Where Writers Write: Margaret Chapman

Welcome to another installment of TNBBC's Where Writers Write!


Where Writers Write is a series that features authors as they showcase their writing spaces using short form essay, photos, and/or video. As a lover of books and all of the hard work that goes into creating them, I thought it would be fun to see where the authors roll up their sleeves and make the magic happen. 




This is Margaret Patton Chapman. 

Her novella Bell and Bargain is forthcoming from Rose Metal Press in November, 2014 as part of the collection My Very End of the Universe: Five Novellas-in-Flash and a Study of the Form. She is fiction editor of decomP MagazinE and her short fiction has appeared in Wigleaf, The Collagist, Juked, and the anthology The Way We Sleep, among others.  She received her MFA from The School of the Art Institute of Chicago, and recently moved from South Bend, Indiana, where she was teaching writing, back to her hometown of Durham, North Carolina.  You can find more of her work at margaretpattonchapman.com





Where Margaret Chapman Writes

I have always wanted to be one of those writers whose process was routine, who got up at 7:00 or 5:00 or 9:00 everyday, went to my desk or overstuffed chair in my writing shack or my fancy office, wrote a few thousand words, checked things off my list.

I don’t do that, though.  Instead, I find a time and place to write when I can and when I need to.  I write all over the place.  A major revelation to me was when I learned that writing in bed was a viable part of a writer’s process.  I have written quite a lot in bed.  I have also written a lot in hotel beds, in vacation rentals, in guest beds in other people’s houses.

At home, I go through phases. I move through the house, following the sun, writing in one room after another as the seasons change.  I’ve moved around a lot, too, since I started thinking of myself as a writer, and so my arrival at each new home has been accompanied by a sussing out of its best writing spaces, and how they work best.  This usually involves a lot of furniture moving.

For this post, I rummaged through old images of of desks I’ve had, writing places, nooks I hid out in with my laptop.  I miss a few of them, and I began imagining a house of writing spaces, a fantasy “writing shack” in which each room was just for writing: a writing bed, a writing kitchen, half a dozen rooms with desks and chairs and bright windows.

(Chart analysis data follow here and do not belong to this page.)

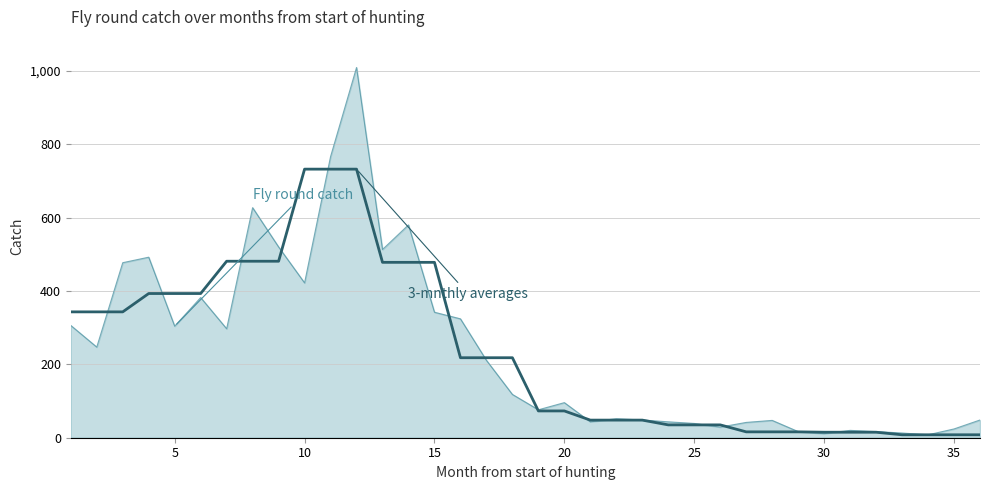

What is the greatest value displayed?

1009.0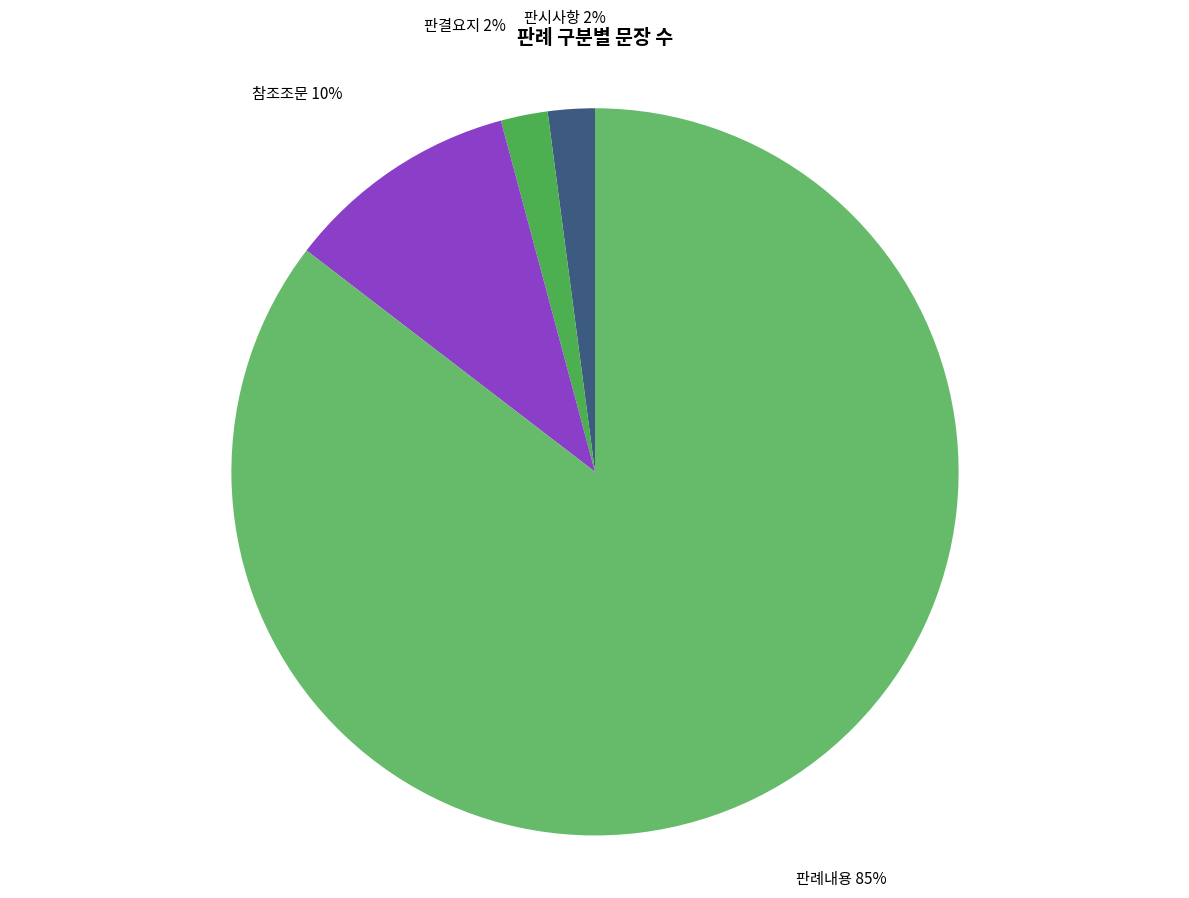

Do 판결요지 and 판례내용 together represent more than half of the pie?

Yes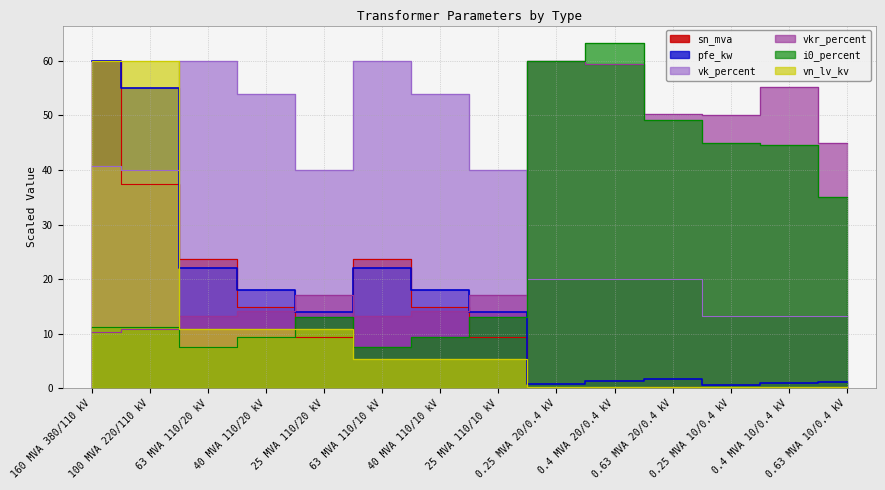

Between which two adjacent categories do vkr_percent and pfe_kw first intersect?

40 MVA 110/20 kV and 25 MVA 110/20 kV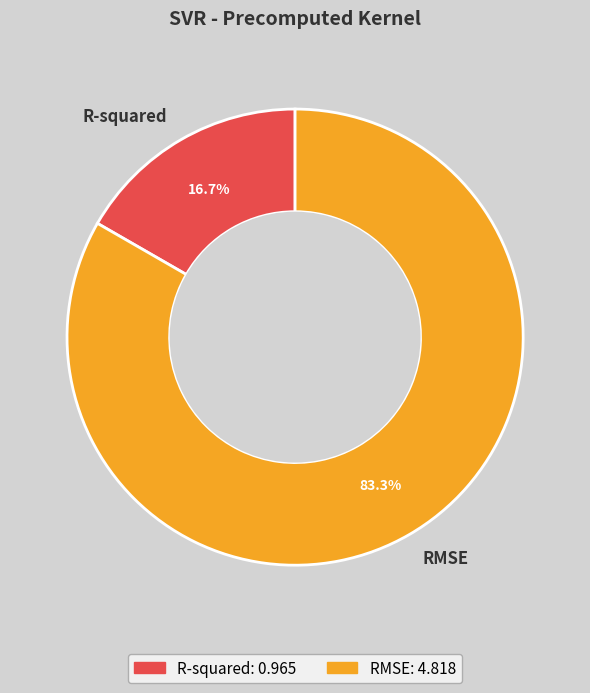

How many slices are in this pie chart?

2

One of my favorite places to write, in any place I have lived, was my writing porch at my old house.  Much of the writing I’m currently publishing was done there.  It was a little upstairs “sleeping porch” with windows all around. There were plenty of trees around for shade, but it faced south and when the trees lost their leaves the sun blazed in, keeping it bright and warm in Indiana winters.

In my new house, I don’t have a writing porch, but I’m trying to turn the small office into a sunny writing place.  Wherever I write there are a few things I prefer to have around me:  college ruled steno pads, note cards, small post-it notes, a bulletin board, and a few cute things (animal figurines, drawings, postcards from friends).  In her essay on this site, Anne Valente called these little guys totems.  I like that. 



At my new place, I’m still sussing out the best space, but I like this room.  There are chickens in the yard next door, and a contraband rooster, who crows throughout the day.  The leaves will stay on the trees longer, so there’s not as much light in the room.  It’s still the sunniest place in the house, and I’m liking camping out here for now.

1 comment:

  1. Love the "sleeping porch" space... Fun, ironically can see how editing from the comfy green chair might turn dormitive. I tend to write whenever/wherever the kids aren't. :) Love this series. Good luck all!